The browser-based editor SuperSplat from PlayCanvas Ltd. is now on version 2.14, bringing key video rendering features that make it far more viable for production work. These updates are grounded in official release notes and the user-manual. Marketing claims are noted where used. As always, test in your pipeline before committing to live work.
What SuperSplat is
SuperSplat is a free, open-source editor for 3D Gaussian splats (“splat” meaning a billboarded Gaussian sphere used to reconstruct point clouds, often for realtime visualisation). It runs fully in the browser (no install), supports import/export of point-cloud/splat formats, offers visual editing, optimisation and publication workflows. The tool is part of PlayCanvas’s Gaussian splatting documentation.
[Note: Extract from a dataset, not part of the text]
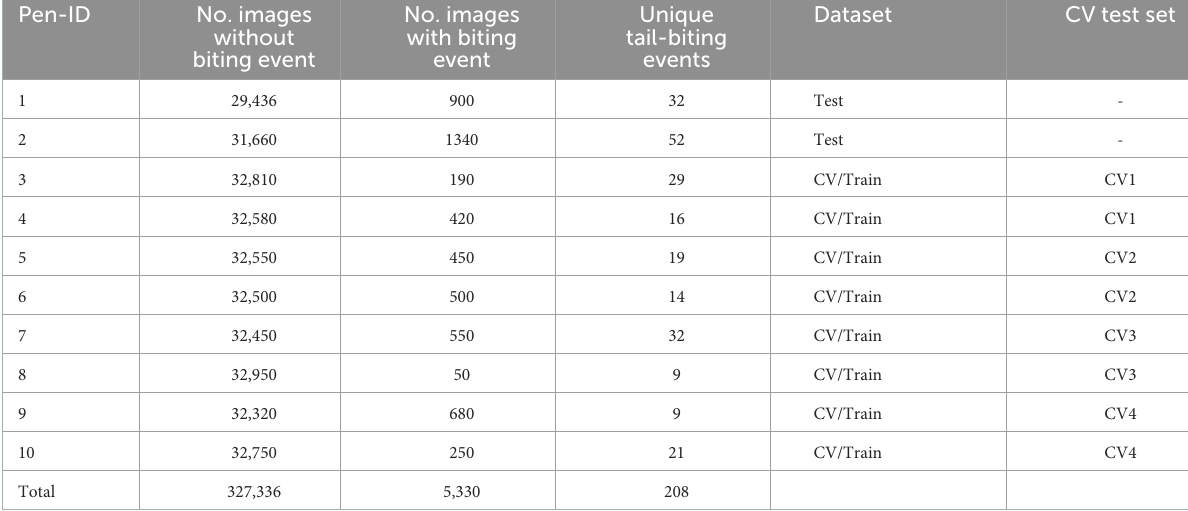
TABLE 2 Descriptive statistics of dataset (CV, Cross-validation).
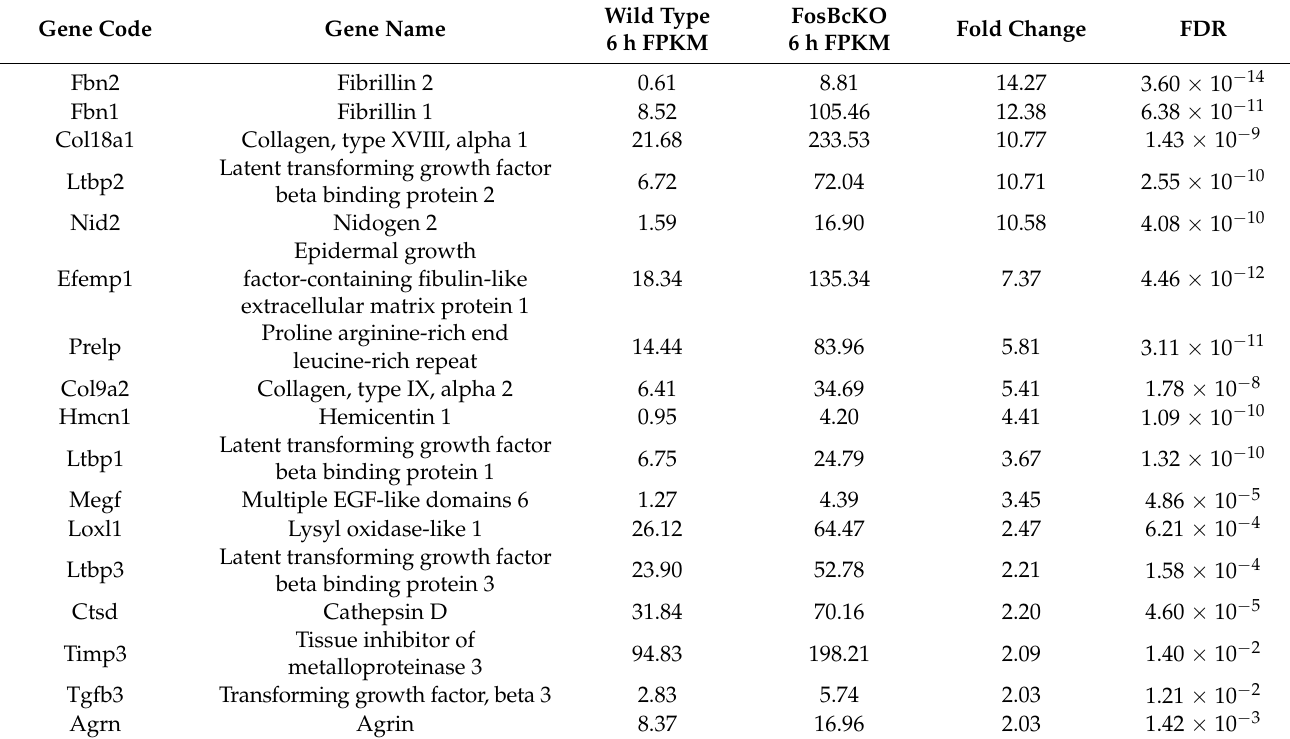
Table 9. Genes encoding zonule components that are upregulated in FosBcKO LECs at 6 h PCS compared to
What’s new in version 2.14
According to the GitHub release notes for version 2.14.0: Support has been added for WebM (AV1 and VP9) encoding. MOV and MKV video encode support has been added. The timeline frame-range for video encoding has been exposed, giving you control of which frames to render. Additional framerate options for video export are now available. The video format selection has been separated from codec selection (so you can e.g., pick format and codec independently). A small shader fix for the latest engine was also included. These changes clearly move the tool from “interactive preview” to “output ready” for video fly-throughs, which is notable for post-production, VFX and realtime graphics workflows.
Recommended usage in production
Consider incorporating version 2.14 of SuperSplat into your pipeline when you have point-cloud/splat data that needs visualisation or fly-through output. Use the timeline frame-range and framerate controls to standardise output (e.g., 24 fps, 30 fps). Choose container formats that match your downstream: MOV/MKV for mastering, WebM for web previews. Clean up splat data (remove stray “floaters”, background noise, optimise count) prior to export to reduce overdraw and performance cost. Keep an eye on the visual fidelity vs fragment cost trade-off when exporting to high resolution video.
Note: As with any new tool or feature in a production pipeline, you should test SuperSplat 2.14 end-to-end before deploying to live work.